I'm having trouble understanding what you are envisioning. I get that there is no maximum value for the number of jobs available, so a progress bar doesn't make sense. However, I don't understand how a histogram would work in this situation. A histogram needs a series of bars with varying heights, which doesn't seem appropriate here. You also mentioned having vertical progress bars, but that would leave lots of unused space to the sides of the bars.

I didn't like the original table concept design because it made it seem like there was a difference between cpu and gpu jobs, so I changed it in #18. However, I'm thinking that maybe a table isn't appropriate here either since all it's showing is just a property and a value. It might be more appropriate to just use "property: value" in a text element.

johrstrom commented 2 years ago

However, I don't understand how a histogram would work in this situation.

We can use the splunk language which would be column chart or even stacked column chart for multiple things in 1 column. So we're doing/using 1 row bar charts right now. What I guess I'm suggesting is to actually group things together.

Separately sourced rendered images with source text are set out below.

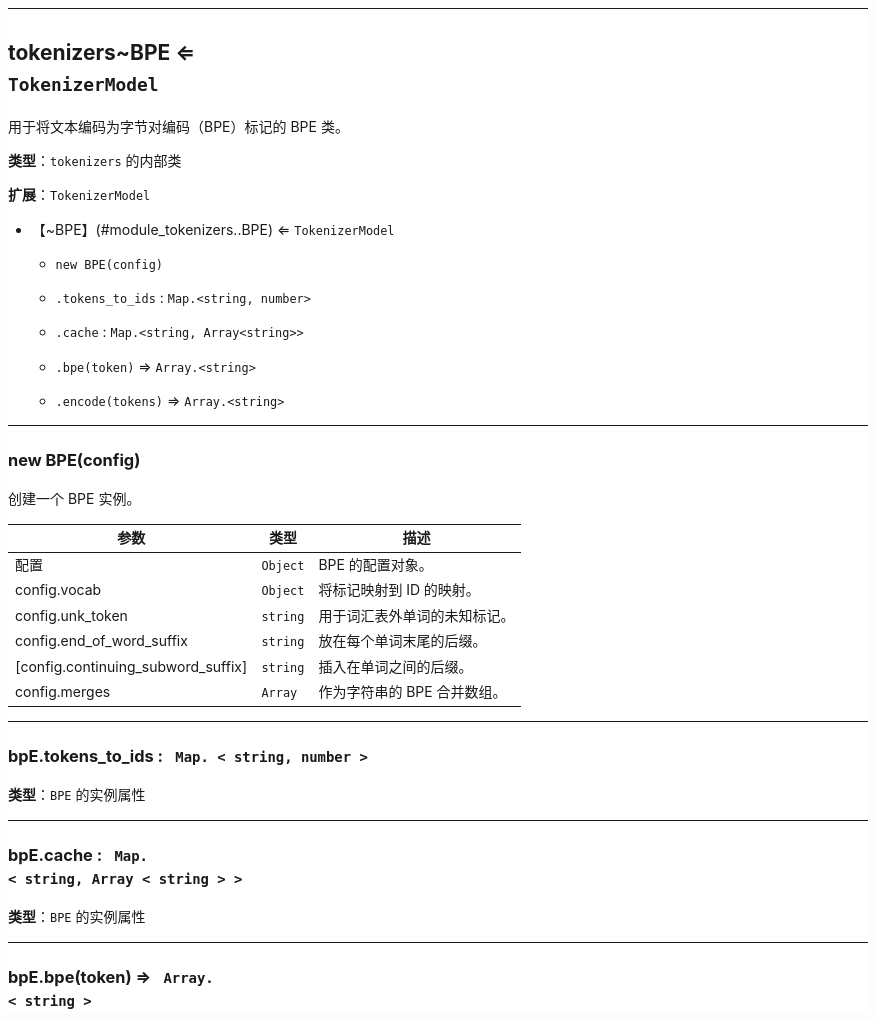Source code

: * * *

## tokenizers~BPE ⇐ <code> TokenizerModel </code>

用于将文本编码为字节对编码（BPE）标记的 BPE 类。

**类型**：`tokenizers` 的内部类

**扩展**：`TokenizerModel`

+   【~BPE】(#module_tokenizers..BPE) ⇐ `TokenizerModel`

    +   `new BPE(config)`

    +   `.tokens_to_ids` : `Map.<string, number>`

    +   `.cache` : `Map.<string, Array<string>>`

    +   `.bpe(token)` ⇒ `Array.<string>`

    +   `.encode(tokens)` ⇒ `Array.<string>`

* * *

### new BPE(config)

创建一个 BPE 实例。

| 参数 | 类型 | 描述 |
| --- | --- | --- |
| 配置 | `Object` | BPE 的配置对象。 |
| config.vocab | `Object` | 将标记映射到 ID 的映射。 |
| config.unk_token | `string` | 用于词汇表外单词的未知标记。 |
| config.end_of_word_suffix | `string` | 放在每个单词末尾的后缀。 |
| [config.continuing_subword_suffix] | `string` | 插入在单词之间的后缀。 |
| config.merges | `Array` | 作为字符串的 BPE 合并数组。 |

* * *

### bpE.tokens_to_ids : <code> Map. < string, number > </code>

**类型**：`BPE` 的实例属性

* * *

### bpE.cache : <code> Map. < string, Array < string > > </code>

**类型**：`BPE` 的实例属性

* * *

### bpE.bpe(token) ⇒ <code> Array. < string > </code>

As an example - showing GPU utilization as a column chart (i.e., vertical bars) where the 2 columns are running and queued. That gets rid of that other partial but honestly I'm re-thinking what's the best way to display the information.

For jobs in general, queue size vs. running size isn't really as solid of a relationship for a researcher than GPUs. But being a column chart (maybe stacked with gpu info for extra data?) will at least give uniformity with the GPU column chart.

https://docs.splunk.com/Documentation/Splunk/8.2.5/Viz/ColumnBarCharts

lukew3 commented 2 years ago

Since we want to give insights on how many jobs are being blocked due to lack of GPU or other resources, it is probably important that we differentiate between jobs that are queued because they are blocked and jobs that are queued because they are scheduled.

sync-by-unito[bot] commented 2 years ago

➤ Luke Weiler commented:

Blocked until ood_core cluster_info is added. Improvements can still be made locally, but don't merge due to excessive logic in views.